Start of DATASET ENTRIES
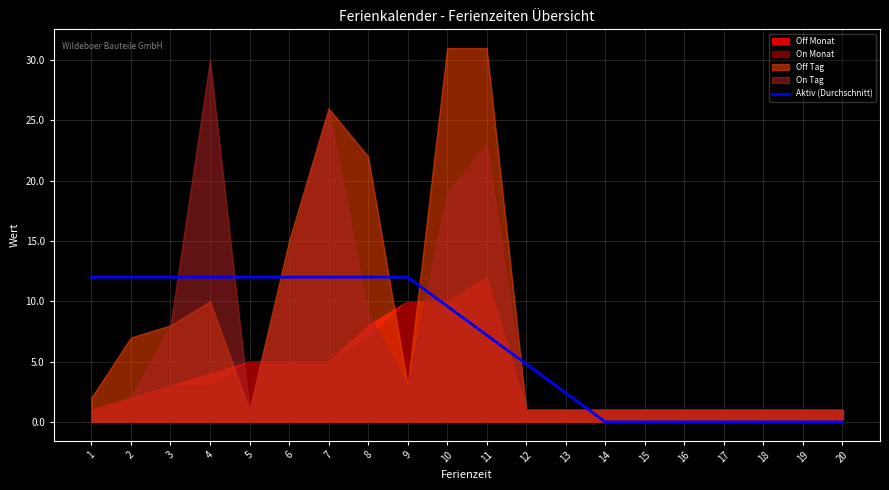

What is the difference between the values at 13 and 15?

2.4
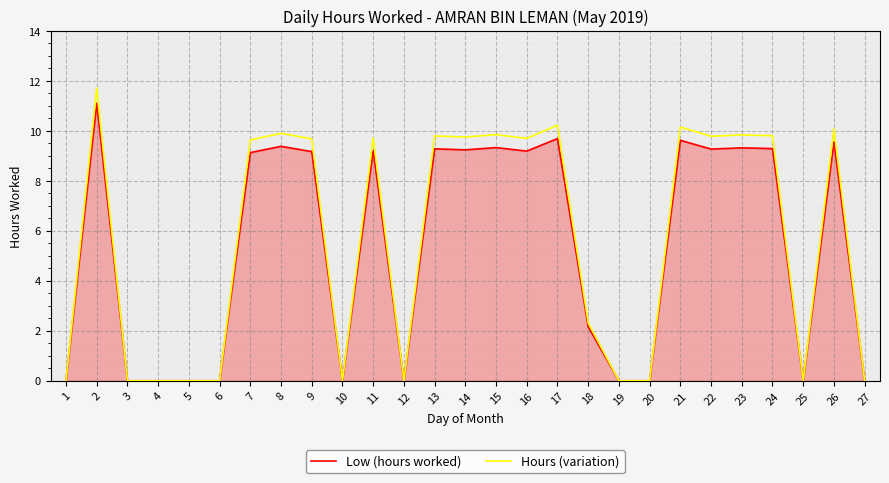

The value of Low (hours worked) at 20 is 4.4. True or false?

False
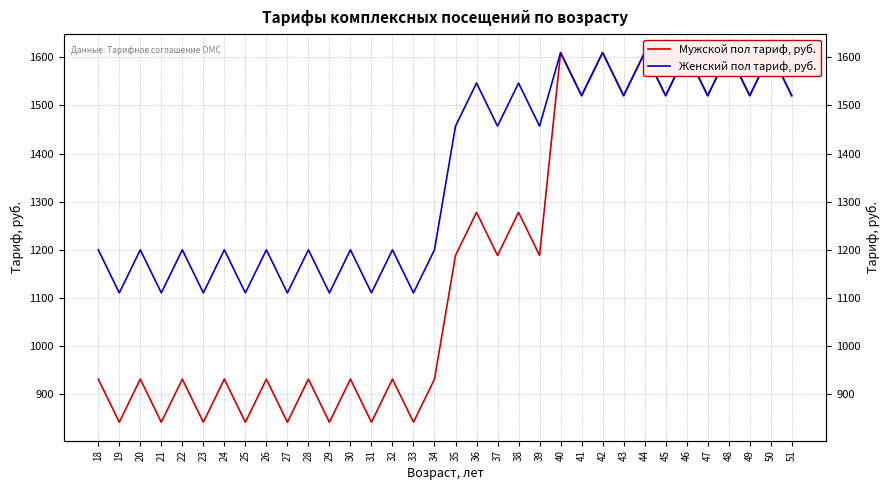

What is the greatest value displayed?

1609.8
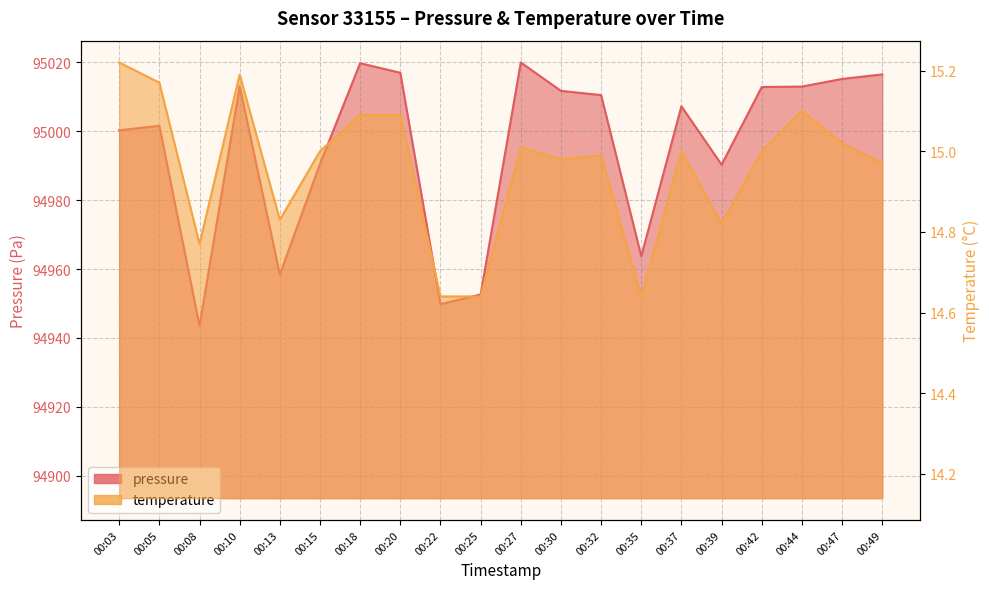

Between 00:25 and 00:37, which series saw the biggest shift?

pressure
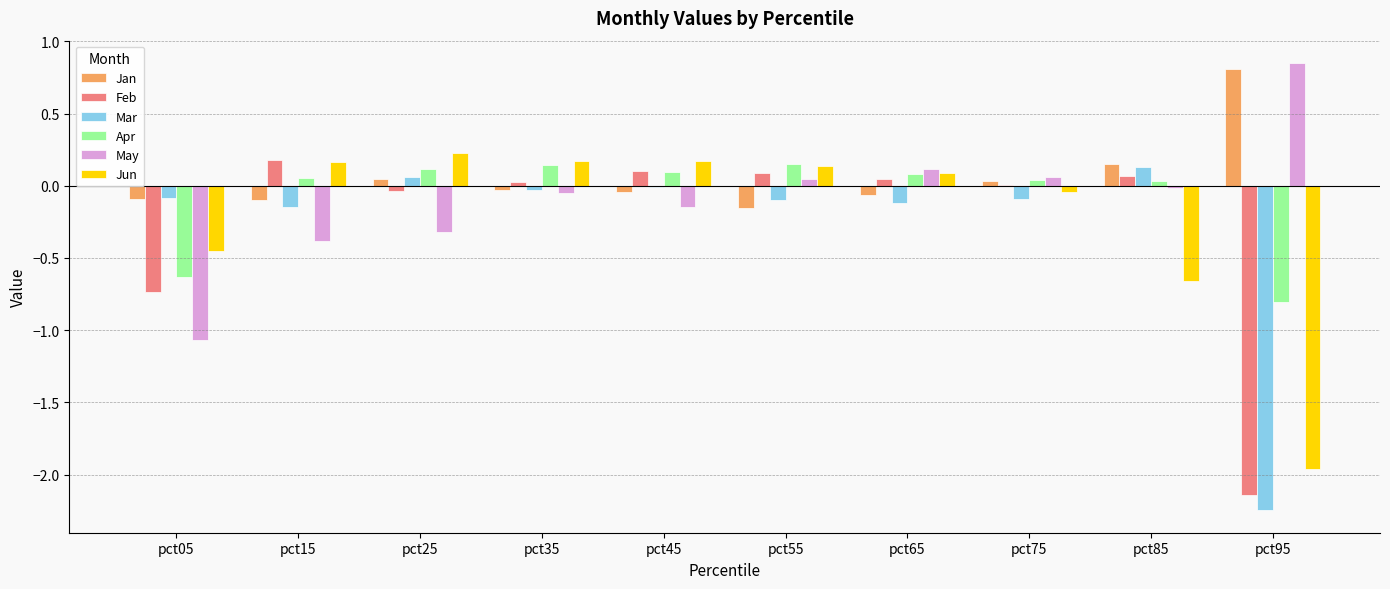

At which label does Mar reach its peak?

pct85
End of DATASET ENTRIES
:: ASSIGNMENT ::
Output every line of text in the records above as a JSON list of strings, one string per line, omitting blank lines and the pictures.

:: THE ANSWER ::
[
  "What is the difference between the values at 13 and 15?",
  "2.4",
  "The value of Low (hours worked) at 20 is 4.4. True or false?",
  "False",
  "What is the greatest value displayed?",
  "1609.8",
  "Between 00:25 and 00:37, which series saw the biggest shift?",
  "pressure",
  "At which label does Mar reach its peak?",
  "pct85"
]